** Reading passage **
**********
Children don’t learn through punishment. They comply through punishment, but the mechanism is control and fear. 

The problem with this, is that the goal becomes avoiding us when things go wrong, rather than seeking us out. We can’t influence them if we’ve taught them to keep their messes hidden from us. 

We can’t guide our kiddos if they aren’t open to us, and they won’t be open to us if they are scared of what we will do. 

We all have an instinctive need to stay relationally safe. This means feeling free from rejection, shame, humiliation. The problem with traditional discipline is that it rejects and judges the child, rather than the behaviour. 

Hold them close, reject their behaviour. 

This makes it more likely that they will turn toward us instead of away from us. It opens the way for us to guide, lead, teach. It makes it safe for them to turn and face what’s happened so they can learn what they might do differently in the future.
**********
** Given material **

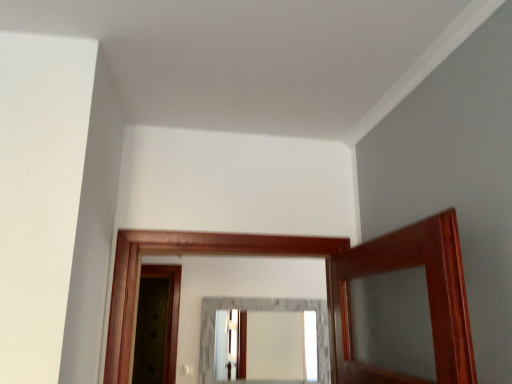
Where is `marble frame mirror at center`? marble frame mirror at center is located at coordinates (260, 310).

What do you see at coordinates (260, 310) in the screenshot? Image resolution: width=512 pixels, height=384 pixels. I see `marble frame mirror at center` at bounding box center [260, 310].

Identify the location of marble frame mirror at center. Image resolution: width=512 pixels, height=384 pixels. (x=260, y=310).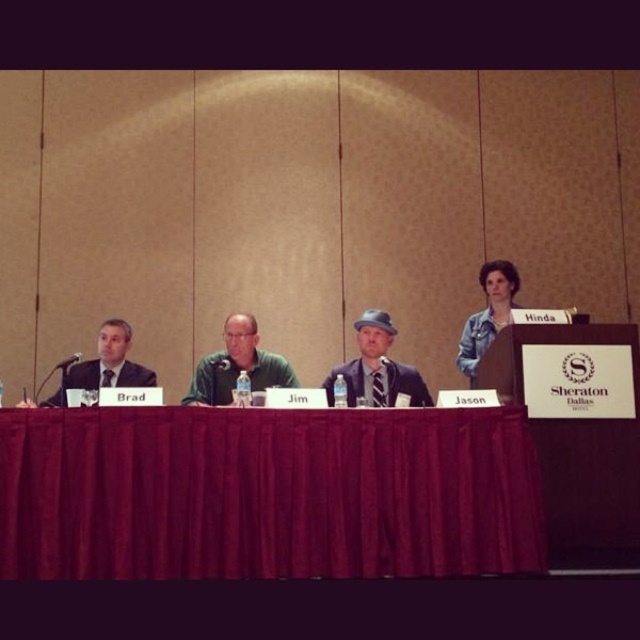
You are attending the panel discussion and notice the velvet red table at center and the blue jean jacket at upper right. From your perspective, which object is positioned to the left?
**********
** What to work on **
A. Answer these from the passage on discipline:
(i) What does the passage say children do through punishment, instead of learning?
(ii) Which three things does feeling relationally safe mean being free from?
(iii) What short instruction does the passage give for treating the child versus the behavior?
B. In the passage on discipline, rewrite the stretch from "We all have" through "reject their behaviour.", swapping "traditional discipline" for "punitive discipline".
C. Continue the passage on discipline after its final sentence.

** Answers **
A.
(i) They comply.
(ii) Rejection, shame, and humiliation.
(iii) "Hold them close, reject their behaviour."

B.
We all have an instinctive need to stay relationally safe. This means feeling free from rejection, shame, humiliation. The problem with punitive discipline is that it rejects and judges the child, rather than the behaviour. 

Hold them close, reject their behaviour.

C.
Rather than, ‘How do I scare them out of bad behaviour?’ try, ‘How do I help them to do better next time?’ 

Is the way you respond to their messy decisions or behaviour more likely to drive them away from you in critical times or towards you? Let it be towards you.

This doesn’t mean giving a free pass on big behaviour. It means rather than leading through fear and shame, we lead through connection, conversation and education.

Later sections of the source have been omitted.